FICTIONS LGBT
LE PRÉDATEUR (El cazador) de Marco Berger : proies
Après le joli petit succès rencontré par son film Le Colocataire et une série de films articulés autour du « suspense du désir », Marco Berger change de style avec Le Prédateur (El cazador en VO, Young Hunter pour le titre international). Entre drame évoquant de sordides faits divers et thriller, un long-métrage dur sur un sujet sensible.
Ezequiel (Juan Pablo Cestaro) est un jeune ado gay qui est en quête d’une heureuse rencontre. Il n’a pas encore fait son coming out et espère pouvoir profiter du fait que ses parents lui laissent la maison familiale pendant un mois pour attirer des camarades chez lui et voir s’opérer un rapprochement. La maison est belle, il y a une piscine, on peut jouer à la console et Ezequiel a même un ou deux magazine(s) de charme histoire de provoquer un peu les choses… Mais tous ses camarades semblent hétéros, le rejettent et l’ado reste frustré.
Trainant dans un skatepark, Ezequiel y fait la rencontre de Mono (Lautaro Rodriguez), un garçon un peu plus âgé que lui et entreprenant. Pour une fois, quelque chose semble possible. Ils commencent à se fréquenter, couchent ensemble et un début de relation semble se profiler. Mono propose à Ezequiel de passer un week end dans la maison d’un membre éloigné de sa famille, Chino (Juan Barberini, découvert dans le film Fin de siècle) qui la lui laisse à disposition.

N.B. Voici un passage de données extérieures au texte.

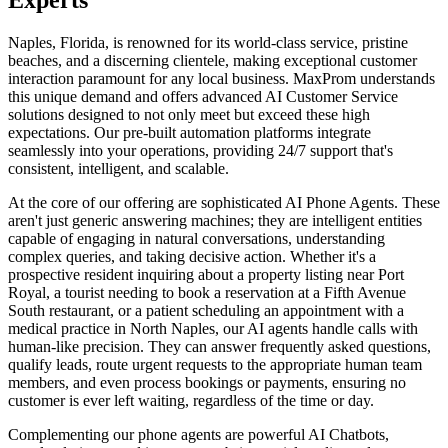
Naples, Florida, is renowned for its world-class service, pristine
beaches, and a discerning clientele, making exceptional customer
interaction paramount for any local business. MaxProm understands
this unique demand and offers advanced AI Customer Service
solutions designed to not only meet but exceed these high
expectations. Our pre-built automation platforms integrate
seamlessly into your operations, providing 24/7 support that's
consistent, intelligent, and scalable.
At the core of our offering are sophisticated AI Phone Agents. These
aren't just generic answering machines; they are intelligent entities
capable of engaging in natural conversations, understanding
complex queries, and taking decisive action. Whether it's a
prospective resident inquiring about a property listing near Port
Royal, a tourist needing to book a reservation at a Fifth Avenue
South restaurant, or a patient scheduling an appointment with a
medical practice in North Naples, our AI agents handle calls with
human-like precision. They can answer frequently asked questions,
qualify leads, route urgent requests to the appropriate human team
members, and even process bookings or payments, ensuring no
customer is ever left waiting, regardless of the time or day.
Complementing our phone agents are powerful AI Chatbots,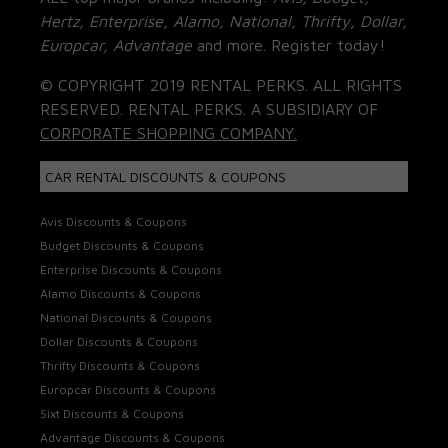
Hertz, Enterprise, Alamo, National, Thrifty, Dollar,
Europcar, Advantage
and more. Register today!
© COPYRIGHT 2019 RENTAL PERKS. ALL RIGHTS
RESERVED. RENTAL PERKS. A SUBSIDIARY OF
CORPORATE SHOPPING COMPANY.
CAR RENTAL DISCOUNTS & COUPONS
Avis Discounts & Coupons
Budget Discounts & Coupons
Enterprise Discounts & Coupons
Alamo Discounts & Coupons
National Discounts & Coupons
Dollar Discounts & Coupons
Thrifty Discounts & Coupons
Europcar Discounts & Coupons
Sixt Discounts & Coupons
Advantage Discounts & Coupons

Ce week end qui aurait pu être idyllique va finalement être placé sous le signe de la tension, Mono semblant cacher des choses et Ezequiel se sentant étrangement observé. Ce dernier va se retrouver au centre d’une sombre affaire de chantage qui va l’amener à devoir faire des choix cornéliens pour son jeune âge et qui vont mettre à l’épreuve sa moralité.
Marco Berger semble renouer ici avec le genre du thriller dramatique sulfureux et ambigü qu’il avait déjà pu aborder avec son réussi film Absent. D’emblée, on comprend, notamment par le choix de la musique (parfois un peu trop appuyée), que la légèreté ne sera pas vraiment au programme.
Le Prédateur dresse le portrait sensible d’un ado gay un peu perdu dans le début de sa vie affective et sexuelle et montre à quel point parfois quand on est homo, se découvrir sans oser en parler à personne peut amener à s’exposer à de très mauvaises personnes. Il suffit d’être un peu naïf et vulnérable pour se retrouver pris au piège, les prédateurs n’étant jamais bien loin…
Partant du quotidien d’un ado solitaire malgré lui, déployant une histoire d’amour ambivalente et basculant dans le thriller moral, Le Prédateur est sans doute l’une des oeuvres les moins accessibles et facilement aimables de son auteur. Notamment dans sa dernière partie, l’atmosphère se fait très pesante, montrant de façon assez redoutable comment le destin d’un jeune homme innocent pourrait vite se retrouver brisé. Marco Berger joue ici avec les limites, interroge sur un sujet grave avec l’épure de mots qui caractérise son cinéma.
L’ensemble a ce je ne sais quoi d’un peu poisseux et dérangeant qui ne fera sans doute pas l’unanimité, la vision du métrage est assez inconfortable mais force est de constater que c’est pour le cinéaste une façon de proposer quelque chose de différent et que sa maitrise habituelle de la mise en scène nous tient une fois de plus en haleine en jouant toujours avec brio sur le non-verbal et la lenteur. Le talent est toujours là dans cette variation sur le choix entre le Bien et le Mal, tout en nuances, à un âge trop précoce.